# Breathing exercises.



## girl199 (Oct 31, 2008)

Okay.. just throwing this out there... um,.. deep breathing has REALLY helped me calm down sometimes. 

Suck in a big breath of air while your stomach moves OUT, not in, and then breathe it out slowly and move your stomach back in.

And even if it doesn't calm you down immediately, or you're in a really bad situation, at least your brain will be getting more oxygen and maybe you'll be able to think more clearly.


----------



## Bad Religion (Dec 14, 2006)

My therapist told me to do that (she even had me practice in front of her, talk about awkward!) but I was kind of skeptical about it. Glad to hear that it has helped you because I've always wanted to try it when I feel panicky but haven't gotten around to it.


----------



## ToEkNeE (Aug 20, 2004)

*breathing exercise by Dr. Weil*

I use this type of breathing and it works really well at calming me down:

The 4-7-8 (or Relaxing Breath) Exercise
This exercise is utterly simple, takes almost no time, requires no equipment and can be done anywhere.
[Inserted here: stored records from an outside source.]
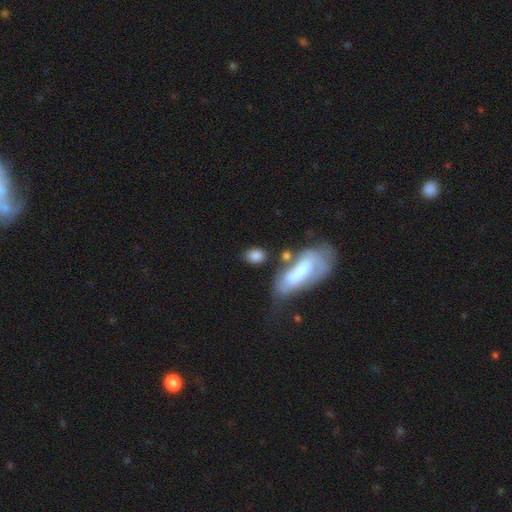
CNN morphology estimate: This is likely a smooth galaxy (80%). How rounded: likely in between (66%). Merging: likely none (60%).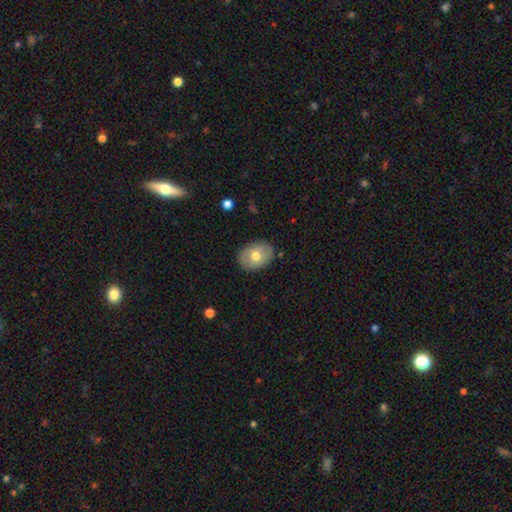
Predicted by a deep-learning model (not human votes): Smooth or featured: smooth — 69% (featured or disk — 24%)
How rounded: in between — 71% (round — 28%)
Merging: none — 87% (minor disturbance — 10%)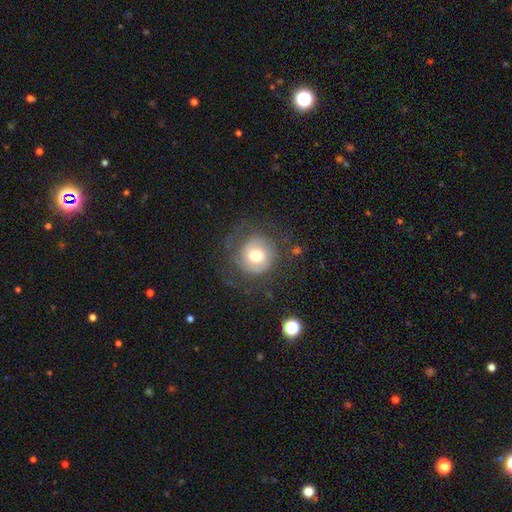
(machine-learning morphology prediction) A smooth galaxy with no disk features (46%).

Vote fractions:
- Smooth or featured? smooth: 46% / featured or disk: 45% / star or artifact: 9%
- Merging? none: 62% / major disturbance: 18% / minor disturbance: 18% / merger: 2%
Although you can do the exercise in any position, sit with your back straight while learning the exercise. Place the tip of your tongue against the ridge of tissue just behind your upper front teeth, and keep it there through the entire exercise. You will be exhaling through your mouth around your tongue; try pursing your lips slightly if this seems awkward.

Exhale completely through your mouth, making a whoosh sound.
Close your mouth and inhale quietly through your nose to a mental count of four.
Hold your breath for a count of seven.
Exhale completely through your mouth, making a whoosh sound to a count of eight.
This is one breath. Now inhale again and repeat the cycle three more times for a total of four breaths. 
Note that you always inhale quietly through your nose and exhale audibly through your mouth. The tip of your tongue stays in position the whole time. Exhalation takes twice as long as inhalation. The absolute time you spend on each phase is not important; the ratio of 4:7:8 is important. If you have trouble holding your breath, speed the exercise up but keep to the ratio of 4:7:8 for the three phases. With practice you can slow it all down and get used to inhaling and exhaling more and more deeply.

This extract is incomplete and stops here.